State how many lines in the listing contain the string "based", and add nothing to that number.

**Provided records**
= = = = =
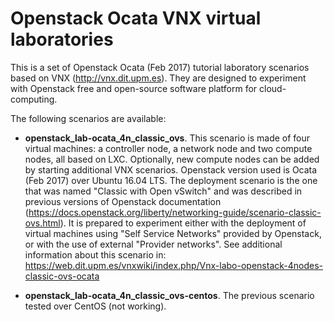 # Openstack Ocata VNX virtual laboratories

This is a set of Openstack Ocata (Feb 2017) tutorial laboratory scenarios based on VNX (http://vnx.dit.upm.es). They are designed to experiment with Openstack free and open-source software platform for cloud-computing.

The following scenarios are available:
- **openstack_lab-ocata_4n_classic_ovs**. This scenario is made of four virtual machines: a controller node, a network node and two compute nodes, all based on LXC. Optionally, new compute nodes can be added by starting additional VNX scenarios. Openstack version used is Ocata (Feb 2017) over Ubuntu 16.04 LTS. The deployment scenario is the one that was named "Classic with Open vSwitch" and was described in previous versions of Openstack documentation (https://docs.openstack.org/liberty/networking-guide/scenario-classic-ovs.html). It is prepared to experiment either with the deployment of virtual machines using "Self Service Networks" provided by Openstack, or with the use of external "Provider networks". See additional information about this scenario in: https://web.dit.upm.es/vnxwiki/index.php/Vnx-labo-openstack-4nodes-classic-ovs-ocata

- **openstack_lab-ocata_4n_classic_ovs-centos**. The previous scenario tested over CentOS (not working).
= = = = =
**Response**
2